Stent designed for kids shows preliminary success

You wouldn't know it by looking at him, but 4-year-old Jake Schumacher was born with serious heart defects. 

After cardiac surgery when he was just 5 months old, he needed another procedure to place a stent to improve blood flow through the heart. 

"It was pretty hard, because I just kept thinking, 'Why my son?'" his father, Craig Schumacher, said of learning of his son's diagnosis in an exclusive interview with CBS News. 

Typically, when surgeons are placing stents in children, they use adult stents with a narrow diameter, which then have to be replaced via open heart surgery as the children grow. But the night before Jake was scheduled to get another stent, the surgeon's office called his parents. 

"They said, 'There's this new technology where there's a stent that can grow with him,'" Jake's mother, Yvette Honda-Schumacher, recalled. 

It's called the Minima stent, the first ever designed for babies and very young children. It expands as the child grows, making another major heart operation less likely. 

Dr.
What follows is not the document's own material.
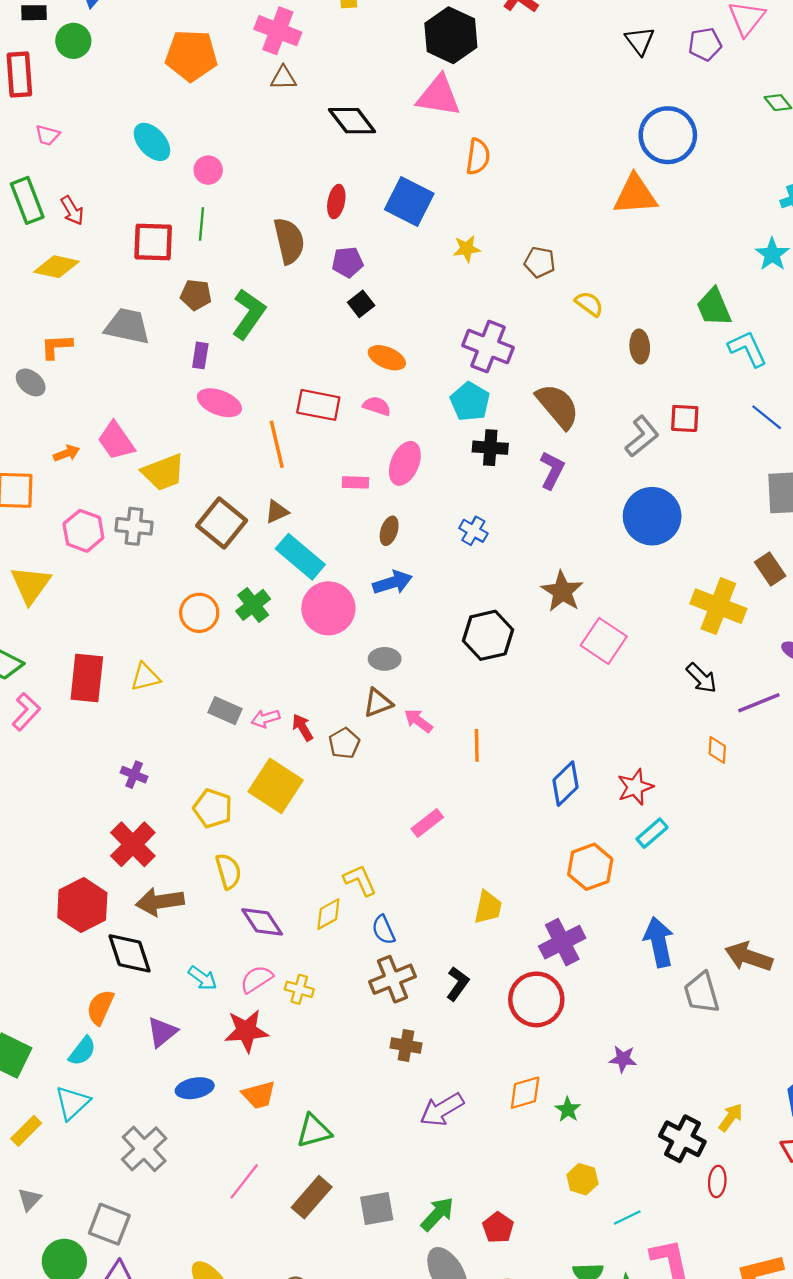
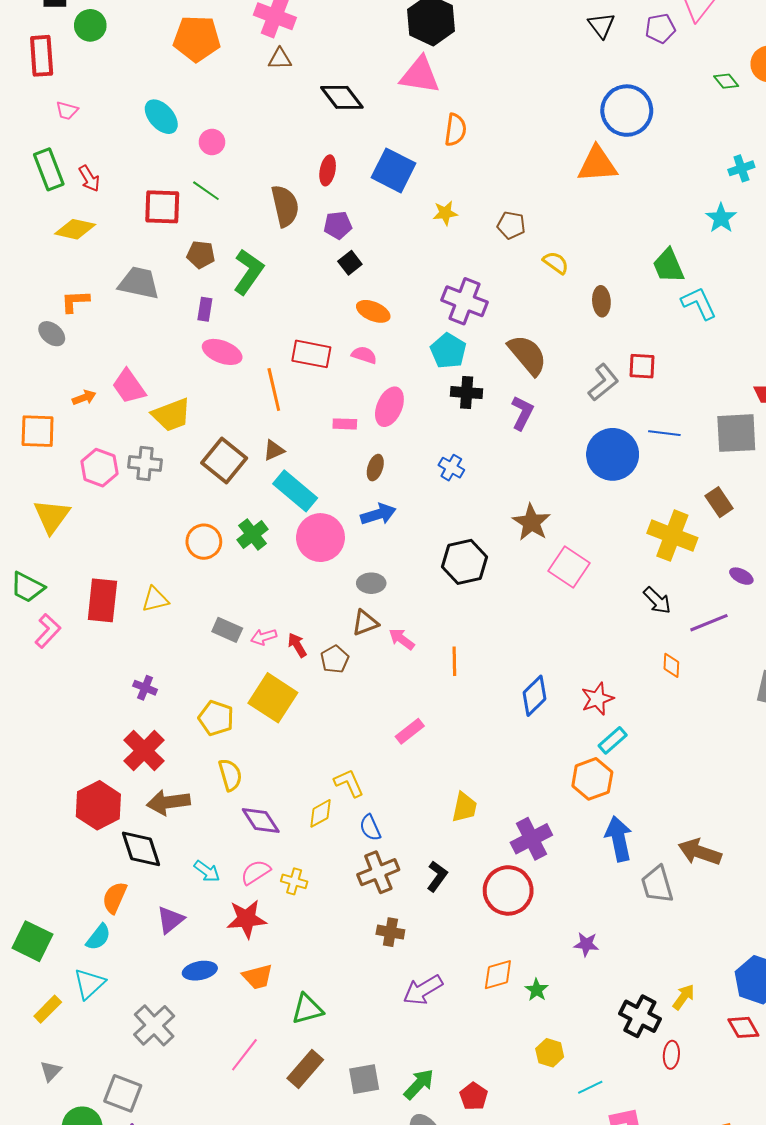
green line: (201, 224) -> (206, 191), turned -60
blue line: (767, 417) -> (664, 433), moved, turned -32
orange hexagon: (590, 867) -> (592, 779), moved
Dor Markush, a pediatric cardiologist at Cedars-Sinai Guerin Children's Hospital in Los Angeles — where Jake had his stent placed as part of a clinical trial — called the advancement "game-changing" and "really exciting." 

So far, 10 children at four hospitals have received the stents. 

"At six months follow up, there were no issues with the stent that was deployed," Markush said of the 10 patients. "There was 100% relief of the original narrowings, and there were no serious adverse events." 

Nine months after receiving his stent, Jake is doing Taekwondo, and is also planning to take up ice hockey.